To address this question, recently I designed a survey study together with student, Laura Crimi, involving a large sample population of Queen’s University undergraduates. Volunteer participants were presented with series of questions designed to detect variation in levels of attraction to both accomplishment/fame (or 'work'), and leisure/recreation (or 'play'’). The study also included other questions about preferences and interests, but in this post I will focus only on the most striking result: strong and novel support for the ‘work hard – play hard’ hypothesis.

Fig. 1. Relationship between Attraction to Accomplishment and
Attraction to Leisure for undergraduate student survey
participants (n=1396, partial correlation coefficient = 0.388, P<0.001).

In other words, our main prediction was that our index of attraction to accomplishment /fame would be strongly correlated with our index of attraction to leisure. And that’s exactly what we found (Fig. 1). The 'work hard – play hard' association, therefore, is clearly not just a cliche, nor is it mythical or ideological; it actually displays as a particular pattern of co-variation in priorities / preferences / personalities — at least for our sample of university undergraduate students.


We find these results interesting to interpret from an evolutionary perspective — i.e. to ask: do 'working hard' and 'playing hard' represent deeply ingrained motivations (conscious or unconscious), informed at least partially by genetic inheritance resulting from selection in the ancestral past?  We suggest that they may tend to occur together because they represent components of innate human drives (discussed in recent posts on MusingsOne.com) that evolved to alleviate the same uniquely human limitation on reproductive success: self-impermanence anxiety associated with mortality salience. Specifically, attraction to accomplishment can be regarded as a component of 'Legacy Drive', i.e. motivation to engage in goals that instill a delusional sense of being able to leave something of oneself — an 'extension-of-self' — for the future, as a perception of death transcendence. Similarly, attraction to play is a manifestation of ‘Leisure Drive’, also delivering self-impermanence anxiety buffers, but of a different sort — involving ‘escape-from-self’, as distractions, deployed through pleasurable free-time indulgences. [Note how conspicuous elements of both drives are represented in the manifesto — at left — for a fulfilling life, from genuinehealth.com.]     
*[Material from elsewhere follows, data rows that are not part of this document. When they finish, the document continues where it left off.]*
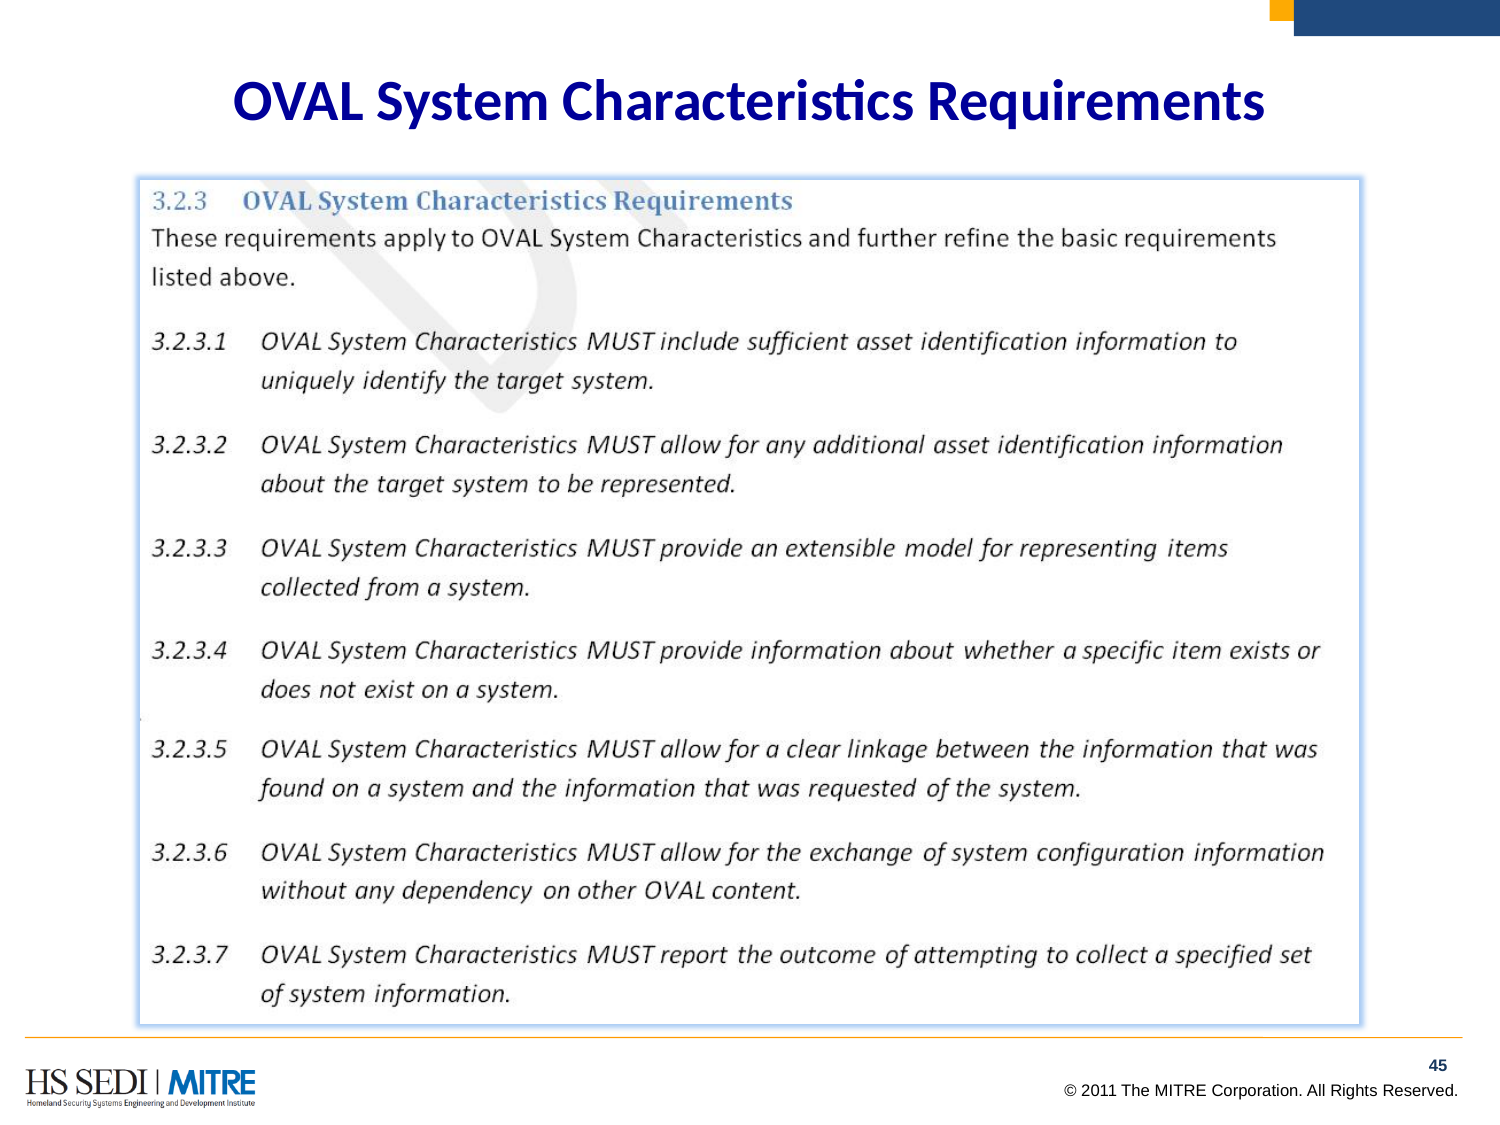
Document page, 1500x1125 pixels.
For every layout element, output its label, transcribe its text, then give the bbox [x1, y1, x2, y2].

title OVAL System Characteristics Requirements [43, 62, 1457, 151]
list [140, 180, 1360, 1024]
picture [20, 1058, 271, 1122]
slide_number 44 [1374, 1049, 1463, 1076]
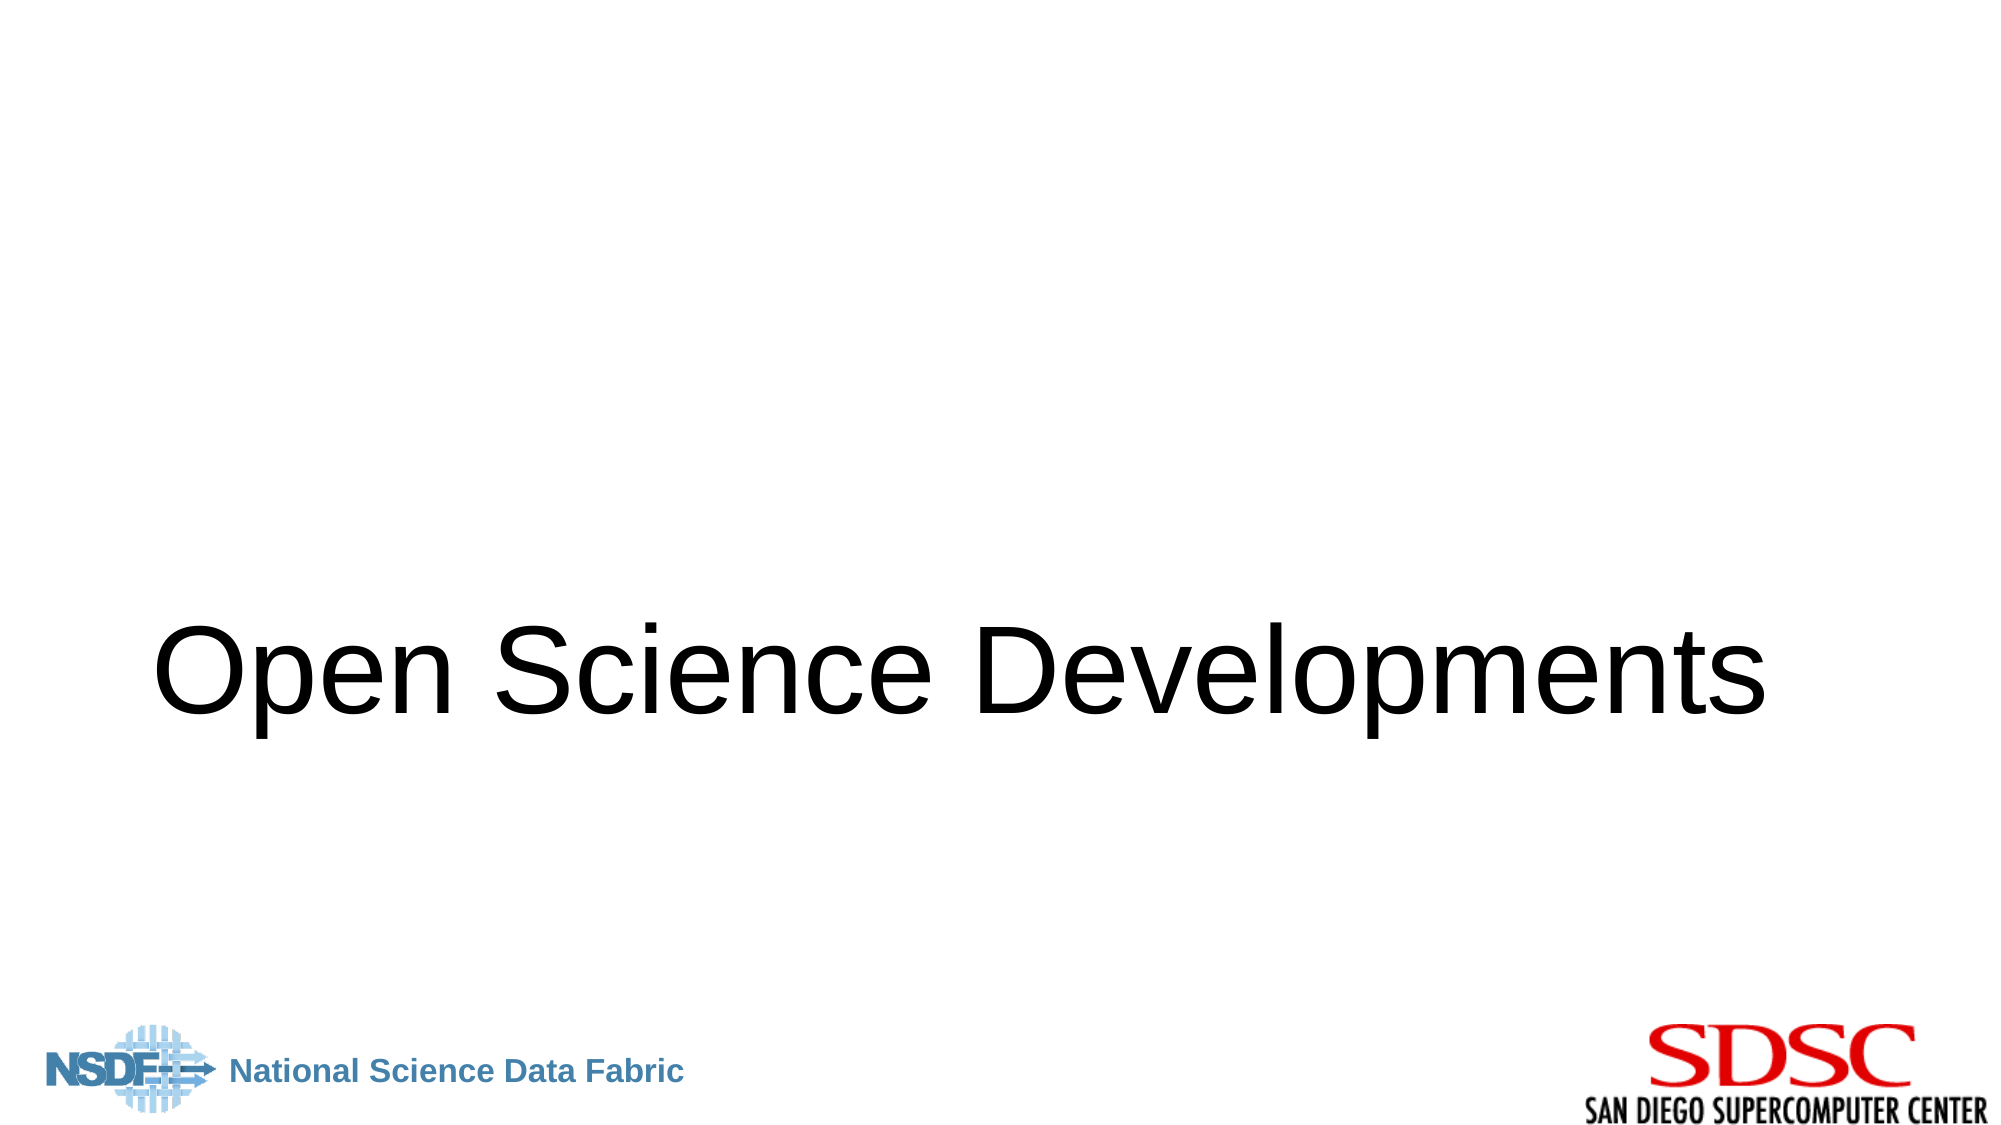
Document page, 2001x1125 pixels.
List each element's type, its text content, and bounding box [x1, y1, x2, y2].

title Open Science Developments [136, 280, 1862, 749]
picture [46, 1024, 217, 1114]
picture [1585, 1024, 1988, 1125]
But why the variation in our data?  In other words, what accounts for participants who declared relatively low attractions to both work (accomplishment/fame) and play? The answer may be found in recognizing (as argued in my earlier post) that legacy delusions can be associated with not just accomplishment, but also (or instead) with religion and /or parenthood, and each of these may or may not have any particular correlation with attraction to leisure.  Other analyses (not shown here) suggest that our data include representation of two distinct personality types, equally equipped with adaptive self-impermanence anxiety buffers, but presenting very different psychologies:  a 'religious, family-oriented' type, and a 'secular go-getter'; the 'work hard – play hard' type.       


References


Brotherhood, W. (2011). Nashotah Scholiast, Volume 2, Issues 1-10. (reproduction 1923). Nabu Press (BiblioBazzar), New York: Barnes & Noble.